[DIRECTIONS]:
1. In the introduction on social isolation and ovarian cancer, how many nurses does the Nurses' Health Study cohort include?
2. Reproduce word for word everything in the ovarian cancer introduction from "Introduction: In ovarian" down to "121,701 US-based nurses.".
3. Pick up the introduction on social isolation and ovarian cancer after its final sentence and keep writing it.

[SELECTED PASSAGE]:
#####

Introduction: In ovarian cancer mouse models, social isolation has been associated with increased circulating markers of angiogenesis, cell migration, and impaired immune response, as well as increasing tumor burden and aggressiveness. In ovarian cancer patients, social isolation has been associated with increased circulating levels of inflammatory and pro-angiogenic factors. However, social isolation has not been investigated in relation to ovarian cancer risk or survival in humans; we addressed these questions in the Nurses’ Health Study (NHS), a longitudinal cohort of 121,701 US-based nurses.

#####

[Entries drawn from a collection]:
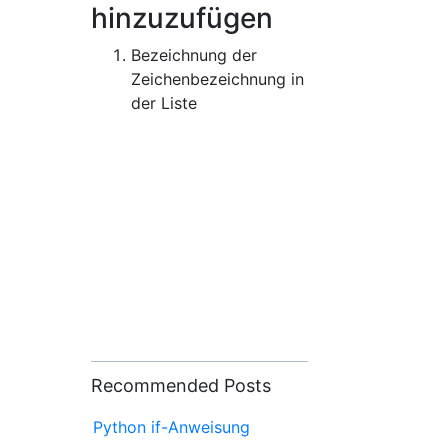
hinzuzufügen
Bezeichnung der
Zeichenbezeichnung in
der Liste
Recommended Posts
Python if-Anweisung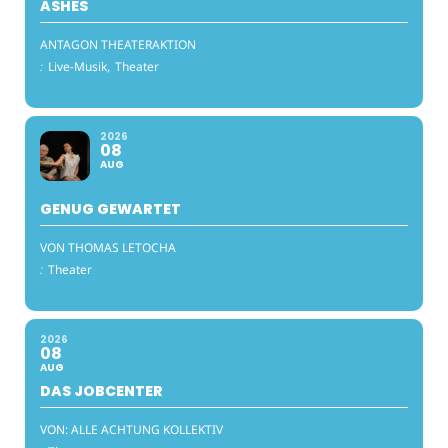
ASHES
ANTAGON THEATERAKTION
:
Live-Musik,
Theater
2026
08
AUG
GENUG GEWARTET
VON THOMAS LETOCHA
:
Theater
2026
08
AUG
DAS JOBCENTER
VON: ALLE ACHTUNG KOLLEKTIV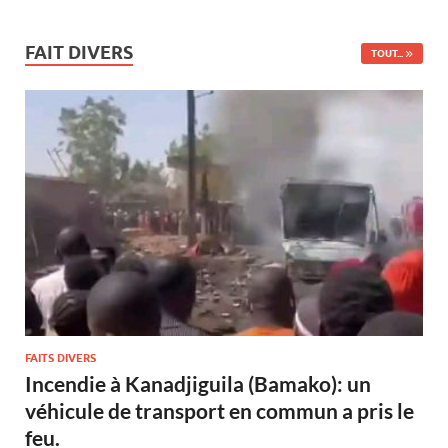
FAIT DIVERS
TOUT...
FAITS DIVERS
Incendie à Kanadjiguila (Bamako): un
véhicule de transport en commun a pris le
feu.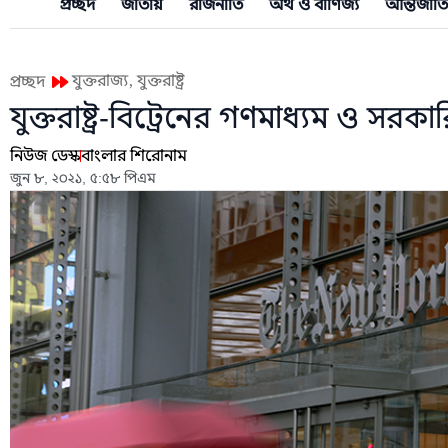
প্রচ্ছদ
জাতীয়
রাজনীতি
অর্থ ও বাণিজ্য
আন্তর্জাত
,
যুক্তরাজ্য
যুক্তরাষ্ট্র
প্রচ্ছদ
যুক্তরাষ্ট্র-বিট্রেনের গণমাধ্যম ও স
নিউজ ডেস্ক
বাংলার শিরোনাম
জুন ৮, ২০২১, ৫:৫৮ পিএম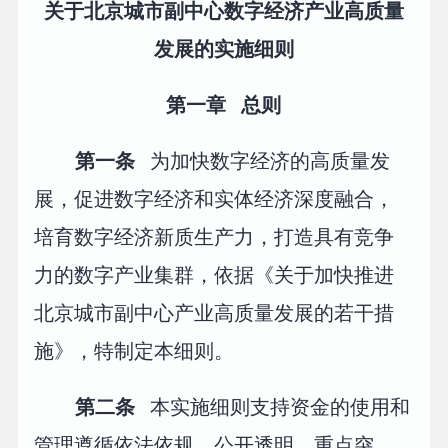
关于北京城市副中心数字经济产业高质量
发展的实施细则
第一章 总则
第一条
为加快数字经济的高质量发
展，促进数字经济和实体经济深度融合，
培育数字经济新质生产力，打造具有竞争
力的数字产业集群，依据《关于加快推进
北京城市副中心产业高质量发展的若干措
施》，特制定本细则。
第二条
本实施细则支持资金的使用和
管理遵循依法依规、公开透明、重点突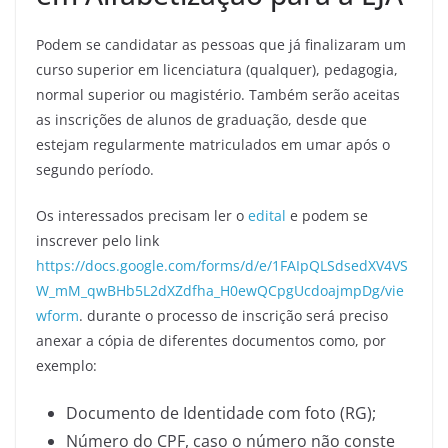
Podem se candidatar as pessoas que já finalizaram um
curso superior em licenciatura (qualquer), pedagogia,
normal superior ou magistério. Também serão aceitas
as inscrições de alunos de graduação, desde que
estejam regularmente matriculados em umar após o
segundo período.
Os interessados precisam ler o
edital
e podem se
inscrever pelo link
https://docs.google.com/forms/d/e/1FAIpQLSdsedXV4VS
W_mM_qwBHb5L2dXZdfha_H0ewQCpgUcdoajmpDg/vie
wform
. durante o processo de inscrição será preciso
anexar a cópia de diferentes documentos como, por
exemplo:
Documento de Identidade com foto (RG);
Número do CPF, caso o número não conste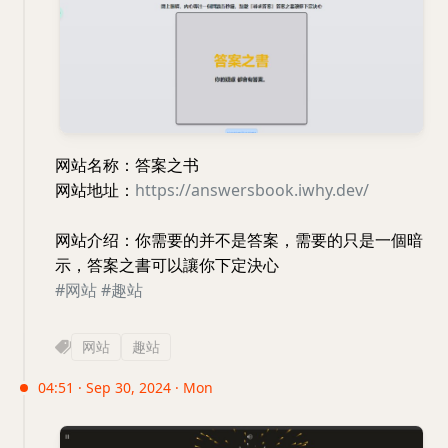
网站名称：答案之书
网站地址：
https://answersbook.iwhy.dev/
网站介绍：你需要的并不是答案，需要的只是一個暗
示，答案之書可以讓你下定決心
#网站
#趣站
网站
趣站
04:51 · Sep 30, 2024 · Mon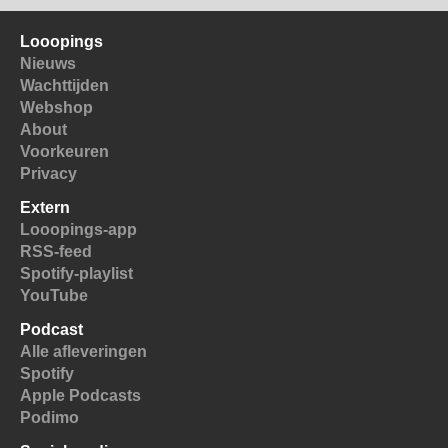
Looopings
Nieuws
Wachttijden
Webshop
About
Voorkeuren
Privacy
Extern
Looopings-app
RSS-feed
Spotify-playlist
YouTube
Podcast
Alle afleveringen
Spotify
Apple Podcasts
Podimo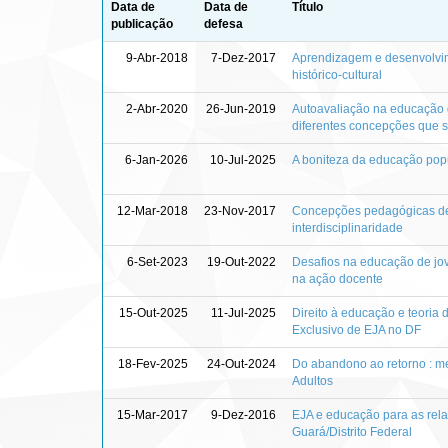
Data de
Data de
Título
publicação
defesa
9-Abr-2018
7-Dez-2017
Aprendizagem e desenvolvim
histórico-cultural
2-Abr-2020
26-Jun-2019
Autoavaliação na educação d
diferentes concepções que 
6-Jan-2026
10-Jul-2025
A boniteza da educação popul
12-Mar-2018
23-Nov-2017
Concepções pedagógicas de 
interdisciplinaridade
6-Set-2023
19-Out-2022
Desafios na educação de jov
na ação docente
15-Out-2025
11-Jul-2025
Direito à educação e teoria
Exclusivo de EJA no DF
18-Fev-2025
24-Out-2024
Do abandono ao retorno : m
Adultos
15-Mar-2017
9-Dez-2016
EJA e educação para as rela
Guará/Distrito Federal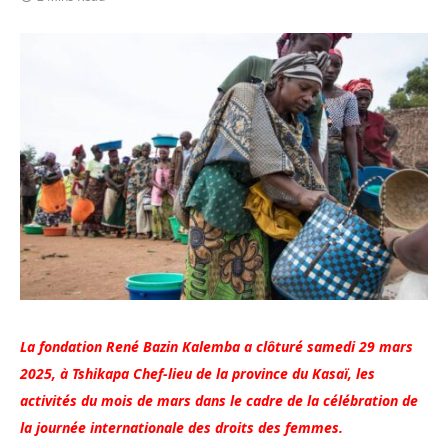
La fondation René Bazin Kalemba a clôturé samedi 29 mars
2025, à Tshikapa Chef-lieu de la province du Kasaï, les
activités du mois de mars dans le cadre de la célébration de
la journée internationale des droits des femmes.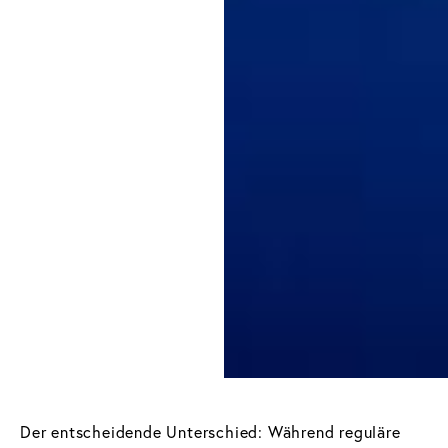
Der entscheidende Unterschied: Während reguläre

#####

[LIST OF ANSWERS]:
1. 121,701 US-based nurses.

2.
Introduction: In ovarian cancer mouse models, social isolation has been associated with increased circulating markers of angiogenesis, cell migration, and impaired immune response, as well as increasing tumor burden and aggressiveness. In ovarian cancer patients, social isolation has been associated with increased circulating levels of inflammatory and pro-angiogenic factors. However, social isolation has not been investigated in relation to ovarian cancer risk or survival in humans; we addressed these questions in the Nurses’ Health Study (NHS), a longitudinal cohort of 121,701 US-based nurses.

3.
Methods: The Berkman-Syme social network index (BSSNI), a validated measure of social isolation, was assessed every four years in the NHS, starting in 1992. The BSSNI is based on marital status, close friends and relatives, as well as attendance at religious services and other group activities. Women were categorized into four groups: socially isolated, moderately isolated, moderately integrated, and socially integrated. We assessed risk of ovarian cancer associated with the BSSNI and its component parts using Cox proportional hazards models, adjusted for age, duration of oral contraceptive use, family history of ovarian cancer, parity, menopause status, duration of menopausal hormone therapy (by type), and tubal ligation. We further investigated whether the timing of social isolation impacted the results, by evaluating social isolation measured 0-4, 4-8, and 8-12 years prior to cancer diagnosis. In addition, we used Cox proportional hazards models to evaluate whether pre-diagnosis social isolation affected ovarian cancer survival, adjusting as described above plus stage and histology.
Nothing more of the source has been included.